Just because we don't see the exact expletive Deadpool is muttering or the sheer scope of the violence doesn't mean either's effect is lost. Readers fill in the gaps. And if the powers that be were so inclined, it could make for a more interesting and thoughtful examination of the content of superhero movies if Deadpool were constantly bleeped out and perhaps fighting against his censors.

That kind of treatment would be in the spirit of Deadpool's role in comic books — always challenging comic book conventions and breaking rules. Writer Gail Simone, who is probably best known for her work on Batgirl and Birds of Prey, had a short, really great run on Deadpool. What made her run so good was that she perfectly understood the character's humor, his dialogue, and how and when to break the fourth wall:

Deadpool #68 (Marvel)

Deadpool No. 68. (Marvel)

Seeing something like a meta-commentary on comic book movies would be far more interesting than watching Ryan Reynolds curse up a storm or hack people to death for two hours.

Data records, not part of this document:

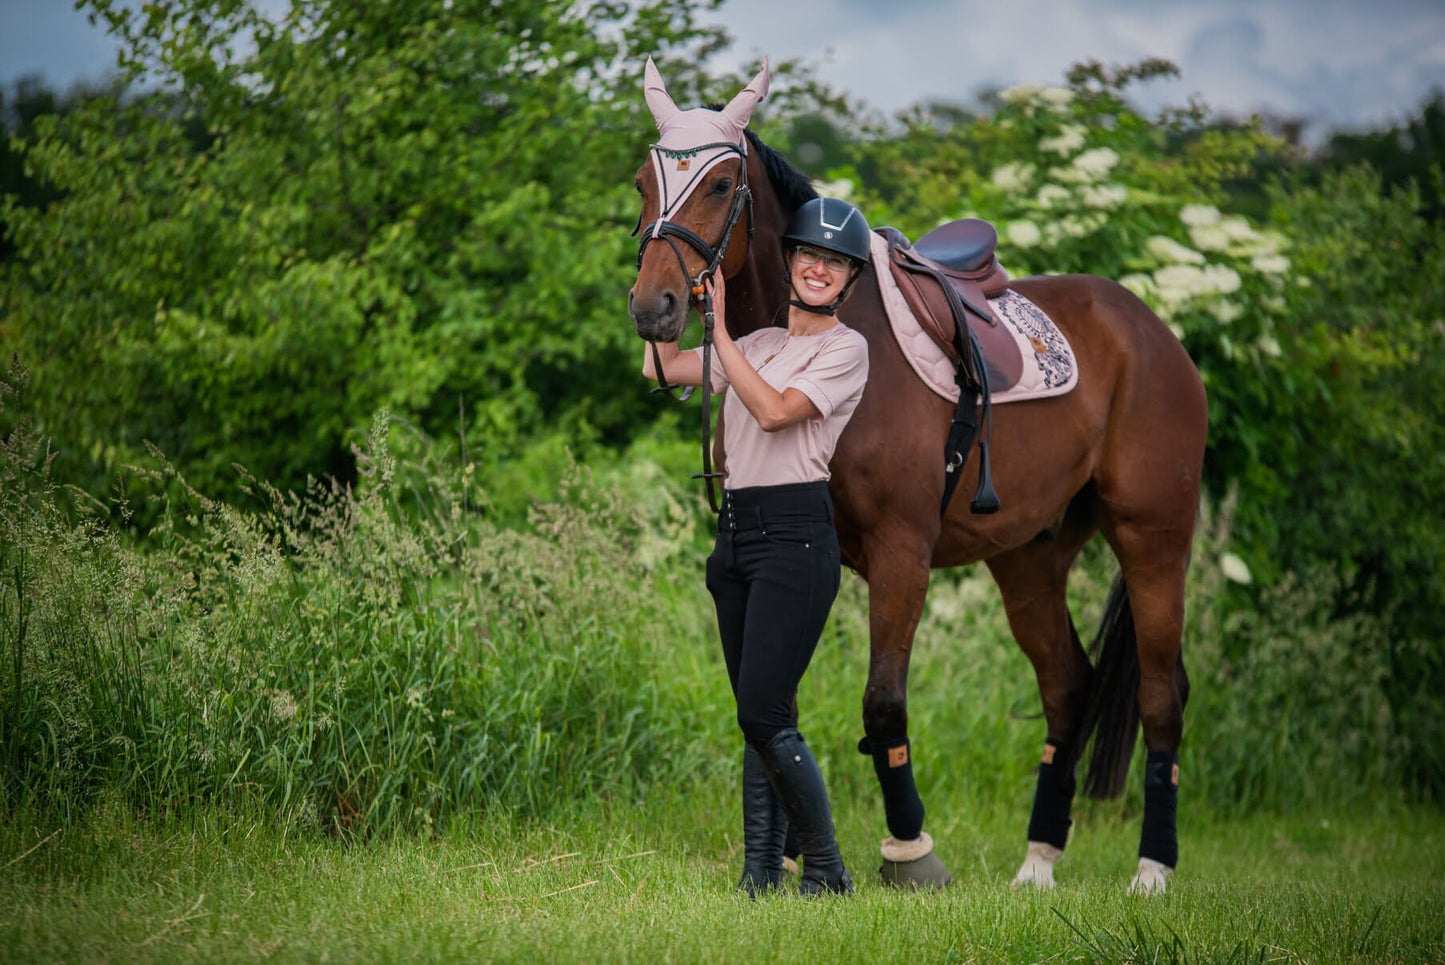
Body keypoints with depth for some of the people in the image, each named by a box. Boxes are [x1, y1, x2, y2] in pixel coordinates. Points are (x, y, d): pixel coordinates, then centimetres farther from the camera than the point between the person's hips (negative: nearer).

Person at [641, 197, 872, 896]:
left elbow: (773, 412, -16)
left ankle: (827, 870, -3)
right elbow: (661, 367, 19)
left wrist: (720, 325, -13)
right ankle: (760, 875, 10)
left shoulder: (846, 349, -3)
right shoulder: (761, 344, 19)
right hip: (735, 536, 7)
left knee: (763, 716, -13)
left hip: (796, 536, -7)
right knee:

The key to making Deadpool an amazing character has always been moderation. The more explicit he is, the less special and funny he becomes.

An R-rated Deadpool would put the character in a rare pantheon of R-rated comics characters like Blade and Punisher. And a more adult take on superhero stories is something that's worth exploring. But that doesn't necessarily mean it would make for a better movie — and certainly not a better Deadpool movie.